08/31/2022
Totally 💯 agree ! Keep knowledge, fun and care in the equation
There were plenty of things that I was willing to do with a horse 30-40 years that I wouldn’t ask today, and it’s not because I’ve gotten more “chicken.”
What I gradually have come to believe, and it took me too long to get there, is that horse sports are created by humans and for humans, and the horses are simply the vehicles by which humans measure success or failure.
I don’t feel that it’s a negative thing to ask horses to be athletes, as long as we train them over enough time to allow them to develop the strength and fitness to run and jump without undue stress, or to climb mountains without being pressed to exhaustion, but the problem is “escalation.”

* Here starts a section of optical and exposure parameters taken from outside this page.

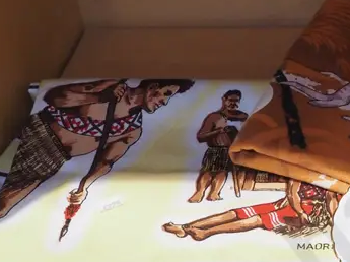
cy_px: 122
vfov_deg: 13.8
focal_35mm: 107
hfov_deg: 17.0
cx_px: 492
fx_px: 1081
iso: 1600
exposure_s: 1/60
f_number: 5.6
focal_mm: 18
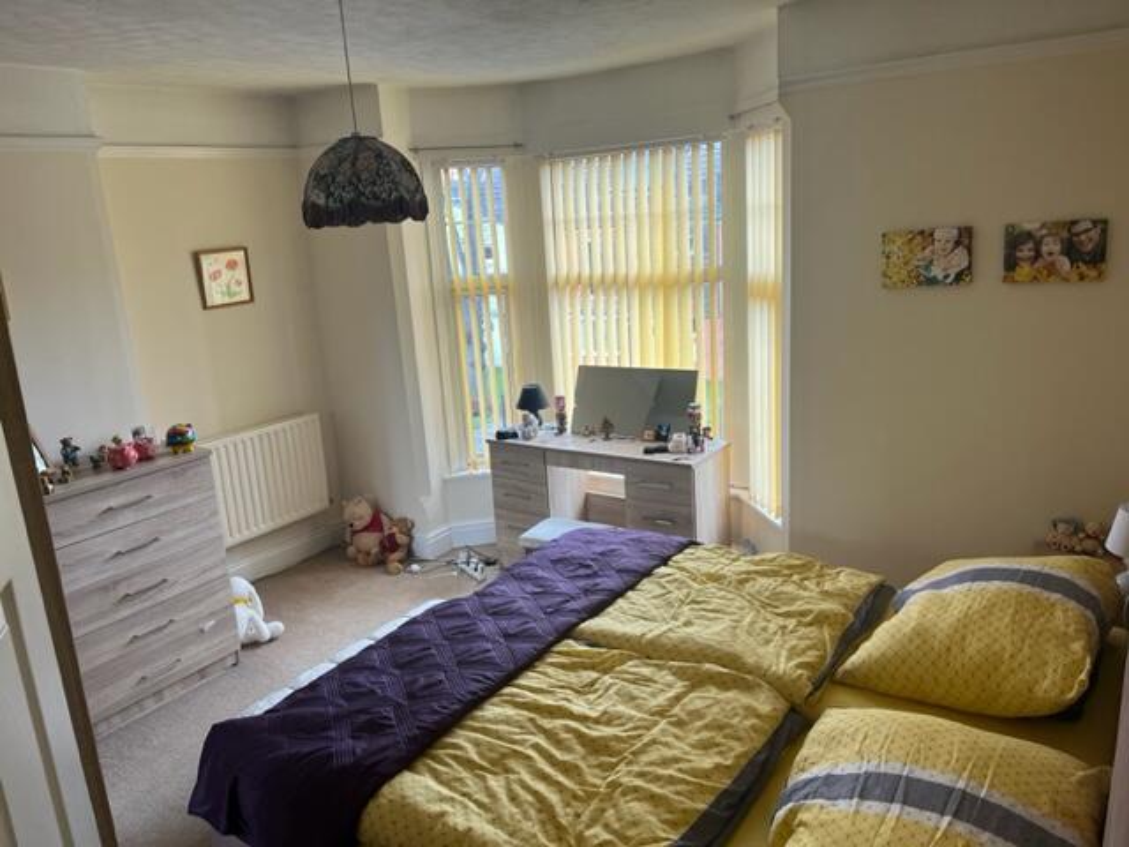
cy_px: 424
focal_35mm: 26
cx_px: 564
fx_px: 848
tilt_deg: -14.4
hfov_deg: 67.3
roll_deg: +4.1
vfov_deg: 53.1
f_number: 1.6
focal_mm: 5.1
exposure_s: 1/122
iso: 64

It comes down to the way super obsessed humans buy into the Olympic motto, “citius, altius, fortius” (faster, higher, stronger), and how humans, in that quest for all sorts of things, fame, glory, recognition, money, make it harder and harder for the horses.
There’s a story going around about a famous USA team rider who made the comment before some big event, “I am either going to win this thing, or flip my horse trying.”
We train horses to trust that what we ask them to do isn’t going to hurt them, but then some of us, either by accident or through frenzy to win, betray the trust, and it seems to me that any sport that a human has designed, some other humans can modify in ways that protect the horses while still being testing enough to allocate first prize, second prize, and so on.
But this will take leadership. I don’t think the current human athletes will buy into making it what they might think of as “easier.” The Kool-Aid is flowing too strongly through their veins. They are too hungry, too driven, at the height of their competitive powers, to think through the rights and wrongs brought to the horses they ride. If they did, they’d speak up after so many fatalities and crippling injuries, but they don’t.
Saner heads have to create saner parameters of success and failure, but I don’t see the humans in leadership positions taking much of a possibly unpopular stand.
Remember how humans fought automotive seat belts? How they fought batting helmets, hockey face masks, protective riding helmets? The same tendency exists about horse safety. It isn’t going to be an easy fix with a simple solution.